Research Shows Effective AI Prompting Is Cooperative Communication, Not Engineering

Communication Principles Over Engineering
A Reddit analysis of 80+ real user complaints about AI interactions reveals that roughly 60% of frustrations have a significant user communication component. These issues include vague prompts with no context about audience or purpose, no examples of what "good" looks like, unclear goals, and feedback loops where users say "make it better" without specifying what "better" means.
The remaining ~40% are genuine model limitations including hallucination, sycophancy, performance regression, context window drift, and safety over-filtering. Lakera, an AI security company whose platform processes millions of LLM interactions, independently reached the same conclusion: "most prompt failures come from ambiguity, not model limitations."
The Communication Framework
Researchers across linguistics, HCI, and AI have found that the principles that make human conversation work are the same principles that make AI prompting work.

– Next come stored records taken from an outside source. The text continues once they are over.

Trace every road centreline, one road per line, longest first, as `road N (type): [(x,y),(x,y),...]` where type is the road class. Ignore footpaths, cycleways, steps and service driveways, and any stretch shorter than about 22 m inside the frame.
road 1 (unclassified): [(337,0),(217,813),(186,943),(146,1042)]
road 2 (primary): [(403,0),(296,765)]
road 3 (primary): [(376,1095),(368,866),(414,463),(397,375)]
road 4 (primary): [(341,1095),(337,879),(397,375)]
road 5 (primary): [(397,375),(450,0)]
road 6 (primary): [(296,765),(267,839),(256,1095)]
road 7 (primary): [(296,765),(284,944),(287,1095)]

In 1975, philosopher Paul Grice identified four maxims of cooperative communication:
- Quantity: Be informative enough
- Quality: Be truthful
- Relation: Be relevant
- Manner: Be clear
In 2024, IBM researchers Miehling et al. extended this framework with two new maxims specifically for AI interaction:
- Benevolence: Don't generate harmful content
- Transparency: Acknowledge what you don't know
Every major AI failure mode maps to one of these six maxims. Hallucinations represent Quality violations. Overly verbose answers represent Quantity violations. Sycophancy represents Benevolence and Transparency violations.
Understanding these communication principles helps distinguish between "I gave a bad prompt" and "this is a real model limitation," allowing developers to stop endlessly rephrasing vague requests and instead recognize limitations, reduce blast radius, and work around them.